TASK SET:
A: Translate into French this sentence from the court hearing excerpt below: "He then stayed there for the duration of the hearing."
B: In the court hearing excerpt below, what did Judge Tinney tell Mr Goldberg when Mr Goldberg first asked if he could come to the bench?

EXCERPTED PASSAGE:
╭──

The DVD shows that Mr Goldberg was not seated at the Bar table for any of the hearing.  He had seated himself prior to Judge Tinney coming into the court room in the body of the court room, in the first or second row of seats behind the seats at the Bar table.  Robed counsel for Mr Stocker was seated at the Bar table.

When Mr Goldberg was first addressed by Judge Tinney Mr Goldberg asked if he could come to ‘the bench’ and his Honour told him to address him ‘from there’.[6]  Mr Goldberg did not ask Judge Tinney again in the course of the hearing if he could move to the Bar table, although he did use the Bar table to rest some papers on when directly addressing his Honour.  At those times Mr Goldberg stood behind the seat pushed into the Bar table.  He did not seek permission to stand in that location, and his Honour did not invite him to do so but did not express any objection. 

It is apparent from the DVD that Mr Goldberg had a number of papers that he had on seats either side of his seat in the body of the court room.  On one occasion in the course of discussions about sentence Mr Goldberg said that he could not hear what Judge Tinney had said and came to stand behind the Bar table in the location I have described already.  He then continued to address Judge Tinney from that location, but had to return to his seat in the body of the court room to get some papers.  After Mr Goldberg completed his submissions on sentence he sat down again in the seat he had occupied in the body of the court.  He then stayed there for the duration of the hearing. 

[6]T 6.13-14.

  1. To this I should add the extracts from the transcript of a number of exchanges between the judge and Mr Goldberg.  The first relates to whether Mr Goldberg could use the Bar table:

HIS HONOUR:        Yes okay.  Well Mr Goldberg, this is your notice of appeal?

MR GOLDBERG:      Can I just come to the Bench please?

HIS HONOUR:        Just address me from there please.  This is your notice of appeal, your notice of appeal specifies that it is an appeal against sentence.

╰──

RECORDED DATA:
╭──

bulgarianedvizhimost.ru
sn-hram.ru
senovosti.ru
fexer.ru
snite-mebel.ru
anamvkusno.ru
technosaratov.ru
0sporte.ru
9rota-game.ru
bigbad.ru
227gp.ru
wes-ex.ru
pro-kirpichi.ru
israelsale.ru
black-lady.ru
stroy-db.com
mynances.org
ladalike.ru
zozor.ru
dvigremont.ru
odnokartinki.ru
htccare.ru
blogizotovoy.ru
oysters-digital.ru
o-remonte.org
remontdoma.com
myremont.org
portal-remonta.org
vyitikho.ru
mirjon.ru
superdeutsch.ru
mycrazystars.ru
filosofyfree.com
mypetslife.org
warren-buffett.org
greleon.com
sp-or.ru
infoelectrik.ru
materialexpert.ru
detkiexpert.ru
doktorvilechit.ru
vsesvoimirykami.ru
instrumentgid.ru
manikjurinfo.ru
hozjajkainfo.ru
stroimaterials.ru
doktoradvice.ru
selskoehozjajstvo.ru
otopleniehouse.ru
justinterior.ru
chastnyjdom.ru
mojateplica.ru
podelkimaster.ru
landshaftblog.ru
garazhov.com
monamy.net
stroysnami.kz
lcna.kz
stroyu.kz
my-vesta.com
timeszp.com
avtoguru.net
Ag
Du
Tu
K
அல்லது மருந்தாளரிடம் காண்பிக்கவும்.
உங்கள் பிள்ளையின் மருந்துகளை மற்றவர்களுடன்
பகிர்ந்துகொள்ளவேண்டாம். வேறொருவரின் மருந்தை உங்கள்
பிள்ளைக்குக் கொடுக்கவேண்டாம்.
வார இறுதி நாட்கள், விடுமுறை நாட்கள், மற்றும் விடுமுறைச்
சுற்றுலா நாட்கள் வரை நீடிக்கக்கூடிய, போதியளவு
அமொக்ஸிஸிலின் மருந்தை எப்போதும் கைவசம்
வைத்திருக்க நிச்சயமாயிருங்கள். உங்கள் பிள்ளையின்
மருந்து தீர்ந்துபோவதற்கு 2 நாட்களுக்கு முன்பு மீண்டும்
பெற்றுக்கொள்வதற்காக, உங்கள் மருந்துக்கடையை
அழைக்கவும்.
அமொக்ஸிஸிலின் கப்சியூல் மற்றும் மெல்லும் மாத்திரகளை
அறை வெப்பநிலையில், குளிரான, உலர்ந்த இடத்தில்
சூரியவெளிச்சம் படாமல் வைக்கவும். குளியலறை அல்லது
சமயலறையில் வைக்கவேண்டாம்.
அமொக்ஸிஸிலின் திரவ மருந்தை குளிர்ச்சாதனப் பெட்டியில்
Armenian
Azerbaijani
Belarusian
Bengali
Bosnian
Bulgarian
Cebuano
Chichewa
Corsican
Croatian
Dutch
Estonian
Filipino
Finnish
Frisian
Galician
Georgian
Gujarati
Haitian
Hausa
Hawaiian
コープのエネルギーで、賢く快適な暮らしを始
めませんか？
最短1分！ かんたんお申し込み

╰──

ANSWERS BY TASK:
A: Il est ensuite resté là pendant toute la durée de l'audience.

B: Judge Tinney told him to address him from there.